他的指尖猛地用力,几乎要嵌进自己的皮肉里,按在那道致命的疤痕上,“嘴里还念着……‘我的孩子,妈妈爱你,把你的生命献给妈妈吧,让我们永远在一起’……”
池小橙再也忍不住,滚烫的泪水瞬间夺眶而出。
不是因为手腕被攥疼了,也不是因为害怕,而是一种无法言说的、混杂着震惊、心痛、以及某种深刻共鸣的酸楚。
她想起了自己那个世界,病床上孤零零的感觉,虽然与哈尔的遭遇截然不同,但那种对“被爱”的渴望与“被抛弃”的恐惧,在某种程度上奇异般地重合了。
一滴泪,不受控制地顺着她的脸颊滑落,恰好滴落在哈尔心口那道狰狞的、构成玫瑰“花芯”的疤痕上。
“嗤——”
一声极其轻微的、仿佛冷水滴在热铁上的声音响起。
那滴泪珠落在疤痕上的瞬间,竟然像是产生了某种奇异的反应。
疤痕周围的皮肤微微泛起一丝几乎难以察觉的红晕,而哈尔整个人猛地抽搐了一下,像是被什么东西狠狠刺中!

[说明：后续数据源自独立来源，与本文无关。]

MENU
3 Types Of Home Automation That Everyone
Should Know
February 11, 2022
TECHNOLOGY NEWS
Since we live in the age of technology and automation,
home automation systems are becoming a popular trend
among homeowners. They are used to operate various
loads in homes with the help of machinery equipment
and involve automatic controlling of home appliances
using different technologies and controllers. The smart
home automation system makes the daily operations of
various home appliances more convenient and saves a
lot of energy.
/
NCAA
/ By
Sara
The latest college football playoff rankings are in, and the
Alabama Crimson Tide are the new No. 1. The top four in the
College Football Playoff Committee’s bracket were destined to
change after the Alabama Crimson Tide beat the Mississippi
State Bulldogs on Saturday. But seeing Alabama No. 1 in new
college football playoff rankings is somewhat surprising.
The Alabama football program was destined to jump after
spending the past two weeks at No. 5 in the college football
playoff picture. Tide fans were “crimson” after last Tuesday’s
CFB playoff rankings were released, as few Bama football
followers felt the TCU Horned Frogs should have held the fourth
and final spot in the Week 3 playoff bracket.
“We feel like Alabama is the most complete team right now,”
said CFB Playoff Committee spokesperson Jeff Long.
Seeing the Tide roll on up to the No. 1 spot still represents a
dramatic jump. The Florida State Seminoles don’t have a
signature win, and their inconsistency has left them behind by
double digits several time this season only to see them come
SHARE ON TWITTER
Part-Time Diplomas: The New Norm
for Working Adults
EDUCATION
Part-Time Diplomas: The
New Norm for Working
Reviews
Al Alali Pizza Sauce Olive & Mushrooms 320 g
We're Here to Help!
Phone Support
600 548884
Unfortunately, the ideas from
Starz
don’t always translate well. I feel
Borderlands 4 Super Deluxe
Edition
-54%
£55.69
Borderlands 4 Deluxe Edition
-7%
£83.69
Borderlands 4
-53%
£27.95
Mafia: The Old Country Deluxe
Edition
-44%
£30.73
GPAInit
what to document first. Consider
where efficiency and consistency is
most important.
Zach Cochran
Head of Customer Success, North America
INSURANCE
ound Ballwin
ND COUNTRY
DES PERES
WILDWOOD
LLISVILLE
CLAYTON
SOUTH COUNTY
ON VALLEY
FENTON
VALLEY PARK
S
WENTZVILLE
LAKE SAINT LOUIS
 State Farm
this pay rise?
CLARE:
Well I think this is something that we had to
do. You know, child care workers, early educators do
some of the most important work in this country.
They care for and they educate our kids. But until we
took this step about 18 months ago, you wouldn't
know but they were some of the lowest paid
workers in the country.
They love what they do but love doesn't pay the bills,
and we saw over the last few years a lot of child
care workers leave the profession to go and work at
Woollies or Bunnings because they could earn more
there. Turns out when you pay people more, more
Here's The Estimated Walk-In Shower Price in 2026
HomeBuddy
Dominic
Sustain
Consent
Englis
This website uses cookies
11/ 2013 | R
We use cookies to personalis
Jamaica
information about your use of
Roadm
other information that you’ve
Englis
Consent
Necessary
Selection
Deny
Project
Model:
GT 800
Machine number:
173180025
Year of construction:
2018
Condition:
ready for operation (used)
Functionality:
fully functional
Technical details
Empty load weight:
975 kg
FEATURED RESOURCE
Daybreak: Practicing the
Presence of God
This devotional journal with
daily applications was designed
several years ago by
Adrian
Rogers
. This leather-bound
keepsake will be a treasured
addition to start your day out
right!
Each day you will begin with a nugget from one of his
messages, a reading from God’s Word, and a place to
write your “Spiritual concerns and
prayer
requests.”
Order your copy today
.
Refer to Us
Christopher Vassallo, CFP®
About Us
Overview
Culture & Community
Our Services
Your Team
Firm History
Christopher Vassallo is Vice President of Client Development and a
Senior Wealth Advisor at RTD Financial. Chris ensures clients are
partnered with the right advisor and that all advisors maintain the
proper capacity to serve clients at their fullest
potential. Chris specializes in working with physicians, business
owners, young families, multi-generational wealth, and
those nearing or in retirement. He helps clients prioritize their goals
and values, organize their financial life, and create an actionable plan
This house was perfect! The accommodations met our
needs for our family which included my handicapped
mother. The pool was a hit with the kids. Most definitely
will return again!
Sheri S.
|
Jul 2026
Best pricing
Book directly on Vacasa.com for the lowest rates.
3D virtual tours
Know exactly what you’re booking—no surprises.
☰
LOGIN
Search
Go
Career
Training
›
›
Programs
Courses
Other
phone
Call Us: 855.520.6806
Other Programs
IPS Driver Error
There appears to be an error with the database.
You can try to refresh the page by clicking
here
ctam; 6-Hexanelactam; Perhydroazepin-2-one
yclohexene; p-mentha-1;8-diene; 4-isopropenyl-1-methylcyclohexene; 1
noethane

他闷哼一声,攥着池小橙手腕的力道骤然松开,另一只手下意识地捂向自己的心口,身体不受控制地微微佝偻起来,脸上血色尽褪,只剩下一种极致的痛苦和……一丝茫然。
池小橙也愣住了,手腕上还残留着他冰冷的触感和巨大的力道带来的疼痛感。她看着哈尔剧烈的反应,看着他那瞬间收缩的瞳孔,以及心口疤痕处那细微的变化。